Discovering meaningful collective variables for enhancing sampling, via applied biasing potentials or tailored MC move sets, remains a major challenge within molecular simulation. While recent studies identifying collective variables with variational autoencoders (VAEs) have focused on the encoding and latent space discovered by a VAE, the impact of the decoding and its ability to act as a generative model remains unexplored. We demonstrate how VAEs may be used to learn (on-the-fly and with minimal human intervention) highly efficient, collective Monte Carlo moves that accelerate sampling along the learned collective variable. In contrast to many machine learning-based efforts to bias sampling and generate novel configurations, our methods result in exact sampling in the ensemble of interest and do not require reweighting. In fact, we show that the acceptance rates of our moves approach unity for a perfect VAE model. While this is never observed in practice, VAE-based Monte Carlo moves still enhance sampling of new configurations.
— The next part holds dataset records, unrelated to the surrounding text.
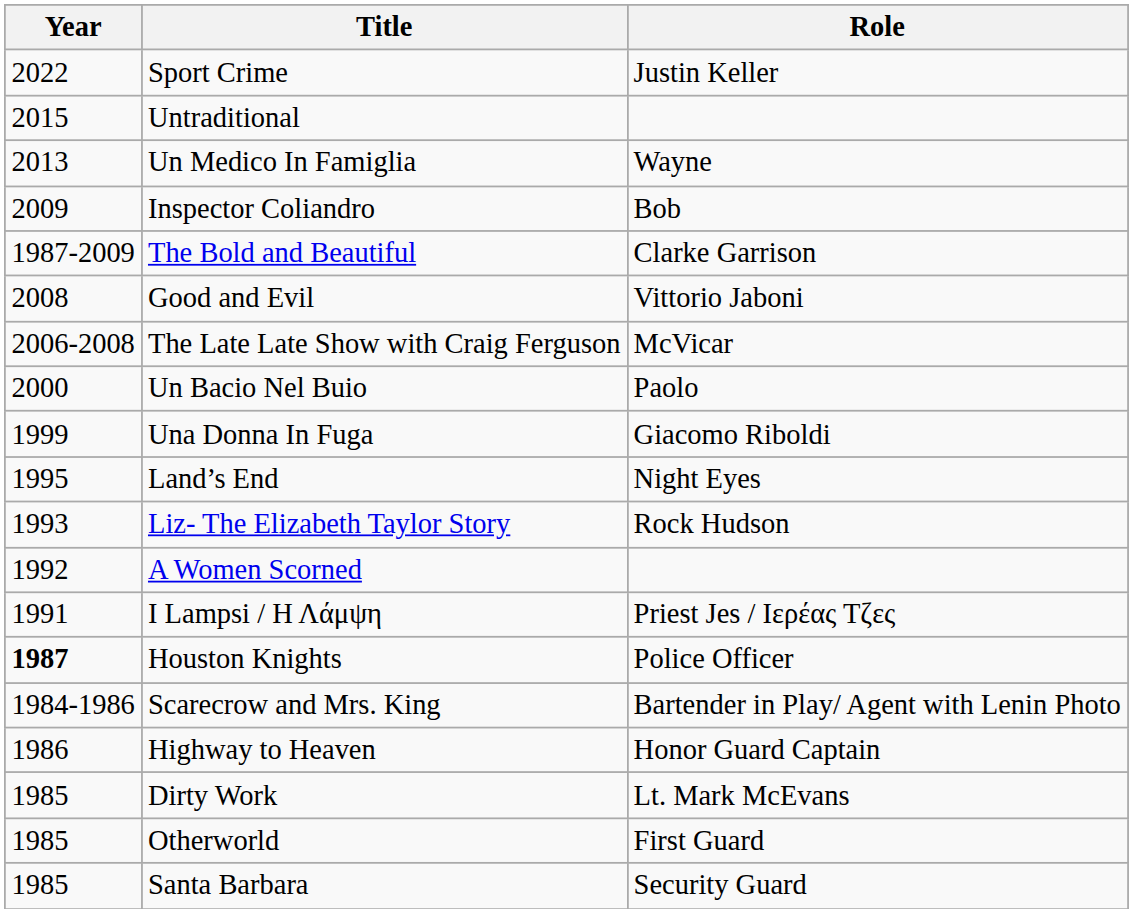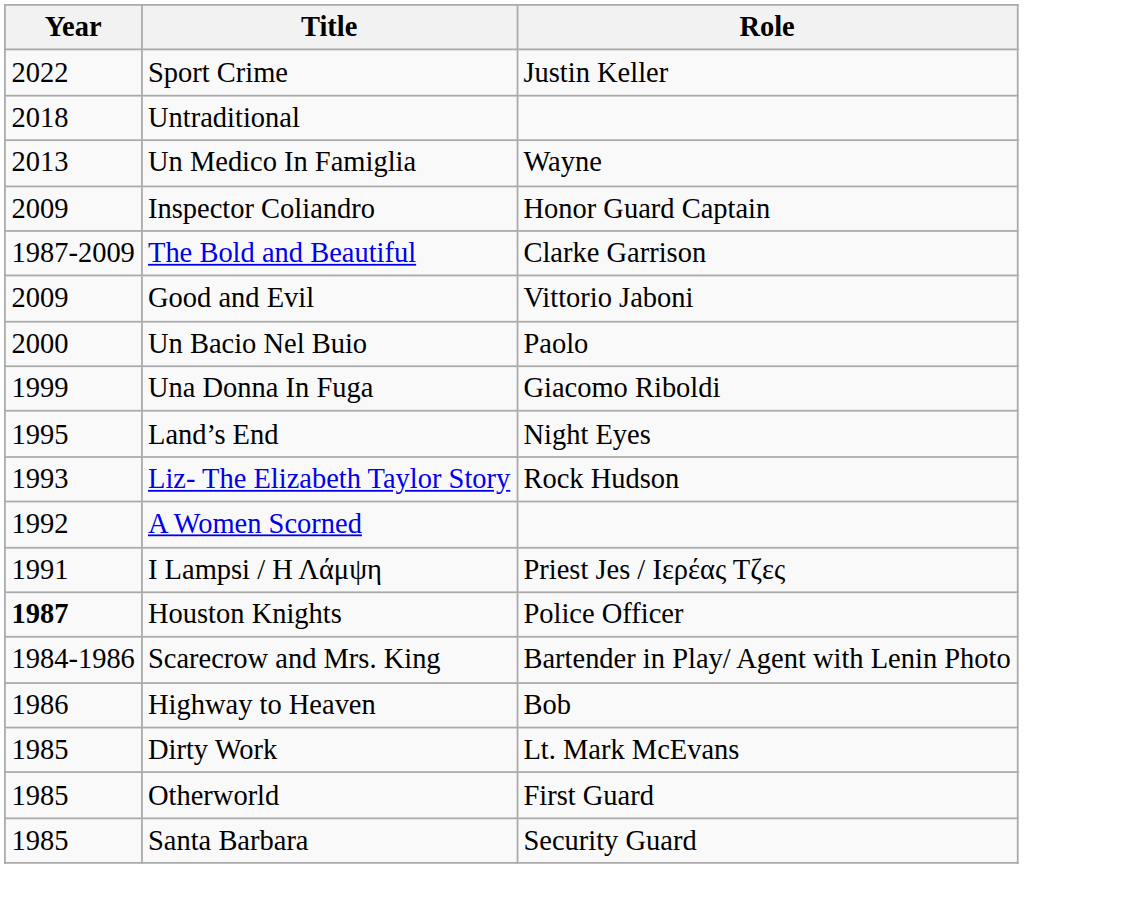Untraditional | Year: 2015 -> 2018
Inspector Coliandro | Role: Bob -> Honor Guard Captain
Good and Evil | Year: 2008 -> 2009
- row: 2006-2008 | The Late Late Show with Craig Ferguson | McVicar
Highway to Heaven | Role: Honor Guard Captain -> Bob
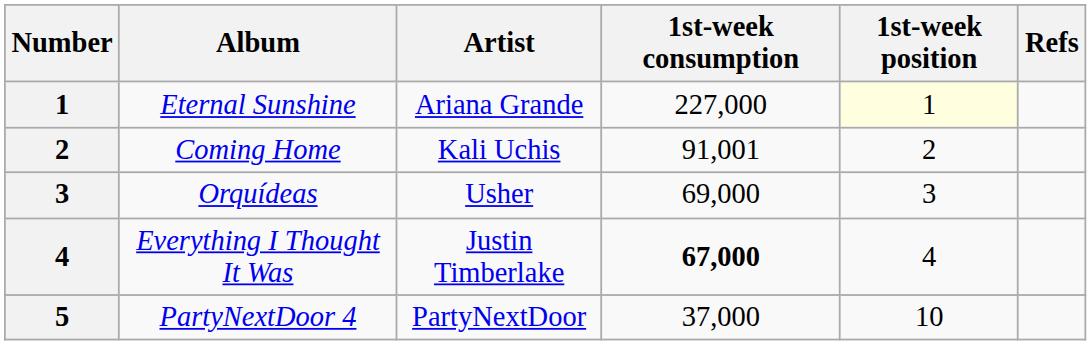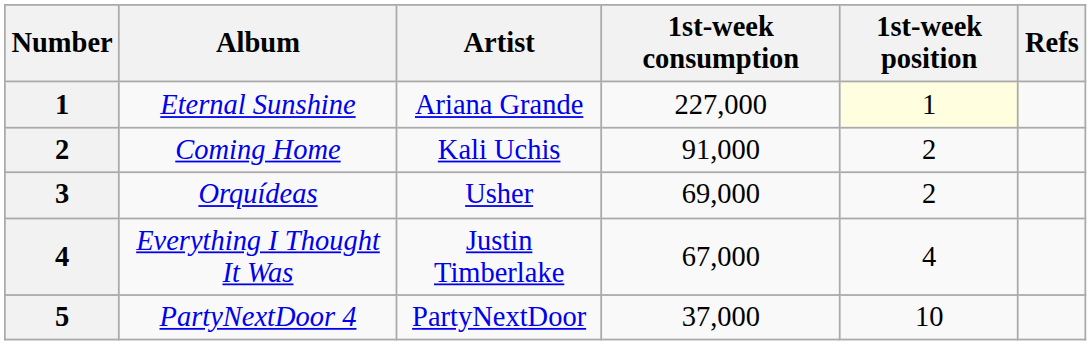Coming Home | 1st-week consumption: 91,001 -> 91,000
Orquídeas | 1st-week position: 3 -> 2
Everything I Thought It Was | 1st-week consumption: bold -> normal
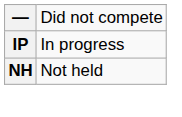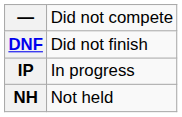+ row: DNF | Did not finish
We demonstrate, however, that the form of the encoding and decoding distributions, in particular the extent to which the decoder reflects the underlying physics, greatly impacts the performance of the trained VAE.
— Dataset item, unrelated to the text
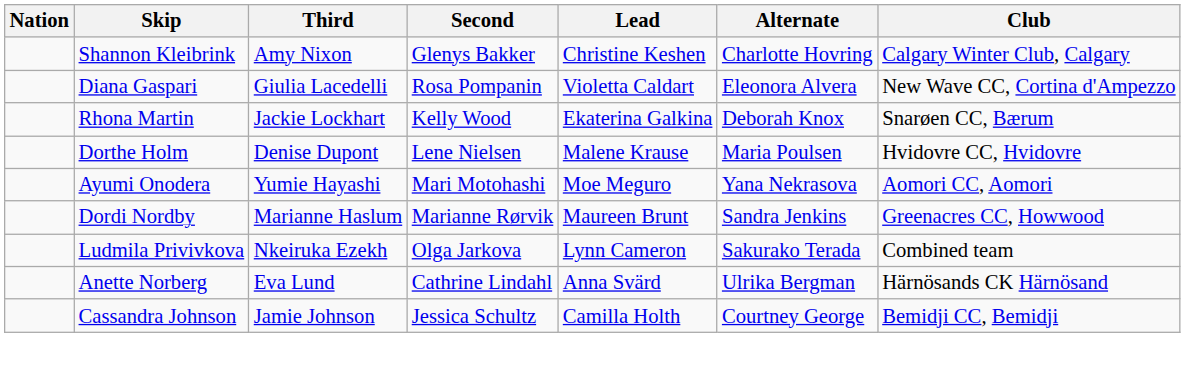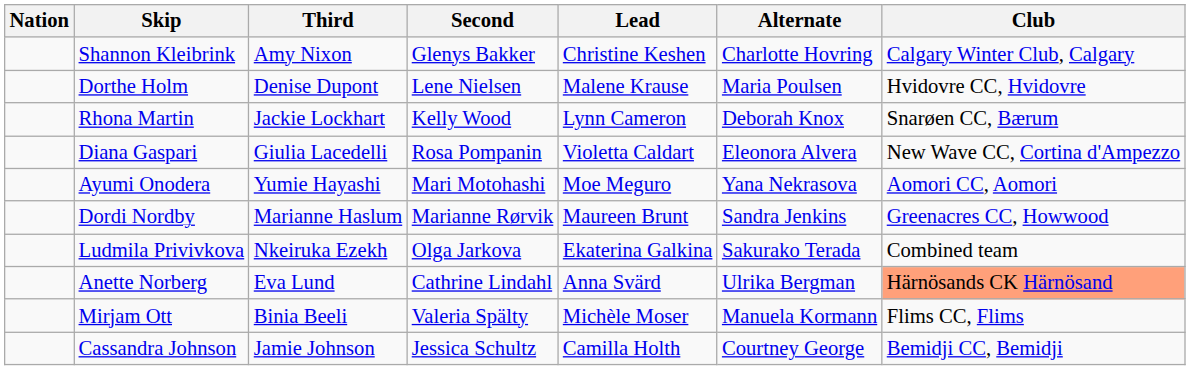rows swapped: Dorthe Holm <-> Diana Gaspari
Rhona Martin | Lead: Ekaterina Galkina -> Lynn Cameron
Ludmila Privivkova | Lead: Lynn Cameron -> Ekaterina Galkina
Anette Norberg | Club: no background -> lightsalmon background
+ row: Mirjam Ott | Binia Beeli | Valeria Spälty | Michèle Moser | Manuela Kormann | Flims CC, Flims
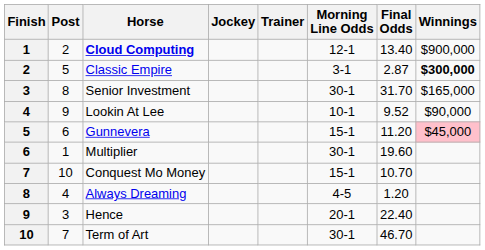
在分子模拟中,通过应用偏置势或定制的 MC 移动集来发现有意义的集体变量以增强采样仍然是一个主要挑战。虽然最近使用变分自动编码器 (VAE) 来识别集体变量的研究集中在 VAE 发现的编码和解码和潜在空间,但解码的影响及其作为生成模型的能力仍未得到探索。我们展示了 VAE 如何用于学习(实时且几乎不需要人工干预)高效的集体蒙特卡罗移动,这些移动沿着学习到的集体变量加速采样。与许多基于机器学习的采样偏差和生成新配置的努力不同,我们的方法导致在感兴趣的集合中进行精确采样,并且不需要重新加权。事实上,我们表明,对于完美的 VAE 模型,我们的移动的接受率接近 1。虽然在实践中从未观察到这一点,但基于 VAE 的 Monte Carlo 移动仍然可以增强新配置的采样。然而,我们证明了编码和解码分布的形式,特别是解码器反映基础物理的程度,极大地影响了训练好的 VAE 的性能。